ORDER
M. Srinivasan, A.C.J.
1. The impugned order was passed on 3.11.1989 against the petitioner by Senior Regional Manager, T.N.C.S.C Limited, Thanjavur. In the order, it was found that the petitioner was guilty of Manipulating and altering the entries in the records to suit his convenience and he was responsible for a total loss of Rs. 3,16,413-60 to the Corporation. Other charges were also found against him. The punishment imposed was to stop his annual increments for a period of two years with cumulative effect excluding the period of leave, if any, besides recovery of 25% of loss which worked out to 79,103.40 from out of the total loss of Rs. 3,16,413-60 sustained by the Corporation. An order was passed on 9.12.1983 to recover the said amount of Rs. 79,103-40 at the rate of Rs. 500 per month from his pay. He filed an appeal before the Chairman and Managing Director, Tamil Nadu Civil Supplies Corporation and got stay. The appeal was disposed of on 5.10.1991. All the findings were confirmed and the appeal was dismissed. Thereafter on 2.1.1996, an order was issued to the petitioner that the sum of Rs. 79,103-40 would be recovered from him from his monthly salary as detailed therein, the 1st instalment being Rs. 1103.40 and the 2nd instalment to 79 instalments being at the rate of Rs. 1,000 per month.
2. At that stage, the petitioner filed the writ petition challenging the order dated 3.11.1989 passed against him. Learned single Judge has dismissed the writ petition in limine holding that the petitioner was guilty of laches. The learned Judge pointed out that the order was passed as early as 3.11.1989 and the appeal was dismissed on 25.10.1991. The learned Judge observed that no acceptable reason was given to the court for not challenging the orders earlier.
3. In this appeal, it is contended that the delay in approaching the court has been explained in the affidavit filed in support of the writ petition as follows in paragraph 5 thereof: –
“I submit that though the 2nd respondent rejected the appeal as early as 25.10.91.
I was advised by the 1st Respondent not to take recourse to court of law and assured me that the amount ordered to be recovered, will not be given effect to. Accordingly for the 1st 4 years no action was taken to recover the amount from me. Since it was a compromise formula, I also did not take any steps to approach this Court challenging the orders of punishment.
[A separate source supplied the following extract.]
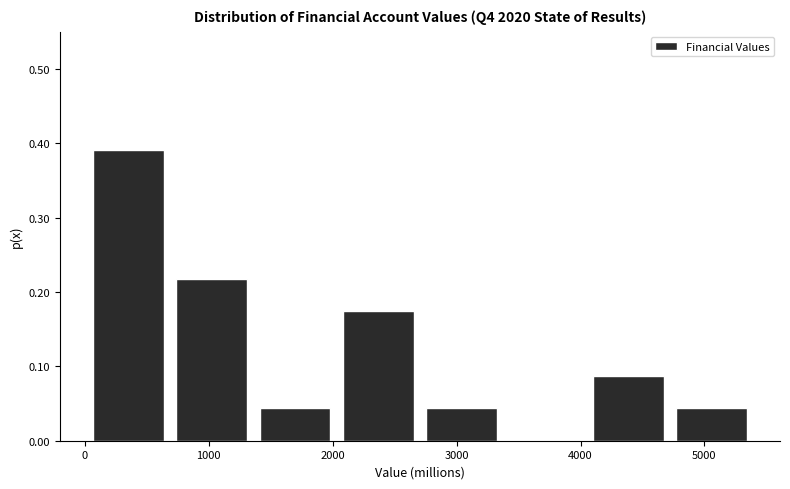

Which range on the x-axis has the tallest bar?

0 to 700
I submit that the matter was thus allowed to rest by all the concerned parties, while so, to my great shock and surprise I received the proceedings Rc.A4/7587/85 dated 2.1.1996 from the 3rd respondent directing recovery of Rs. 79,103.40 from my pay from the month of January 1996″.
In ground H, it is contended that the recovery proceeding were totally without jurisdiction and barred by law of limitation.
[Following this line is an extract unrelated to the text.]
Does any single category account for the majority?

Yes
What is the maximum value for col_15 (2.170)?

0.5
4. It is argued that in view of the fact that there was a short of compromise arrangement by which the Officer assured him that no proceedings would be taken against him for recovery, the petitioner did not take any proceedings challenging the order passed against him. We are unable to accept this contention. There cannot be a sort of compromise arrangement as between a Government official and an individual. When an order has been passed in a departmental proceeding in accordance with the rules, if there was such a compromise arrangement, it should have been brought into existence by methods known to law and the procedure prescribed by law should have been followed. The allegation that the 1st respondent assured him that no proceeding would be taken against him and that he need not take recourse to law, cannot be accepted, in-as-much as the 1 st respondent is not the Authority empowered to do so when the appellate authority has dismissed the appeal filed by the petitioner herein, the 1st respondent had no jurisdiction to enter into any sort of compromise arrangement with the petitioner herein. If there was such arrangement, it would be only illegal. The petitioner who has approached this Court under Article 226 of the Constitution, cannot rely upon illegality and contend that he did not come to Court earlier because of that reason.
5. Reliance is placed upon the Judgment of the Supreme Court in Collector, Land Acquisition, Anantnag v. Mst. Katiji and Ors., 1987 (1) L.L.J.500. The following passages are referred to be learned counsel:-
“Refusing to condone delay can result in a meritorious matter being thrown out at the very threshold and cause of justice being defeated. As against the this when delay is condoned the highest that can happen is that a cause would be decided on merits after hearing the parties.
“Every day’s delay must be explained does not mean that a pedantic approach should be made why not every hour’s delay, every second’s delay? The doctrine must be applied in a rational common sense pragmatic manner.”
The passages cannot be torn out of context and made use of in this case. The petitioner having been found guilty of misconduct, cannot avail of the Principle hid down in the above case. The ruling has no applicability whatever to this case.
6. The view taken by the learned Judge that the petitioner is clearly guilty of laches, is correct and we do not find any justification to interfere with the order passed by the learned judge. The appeal is dismissed.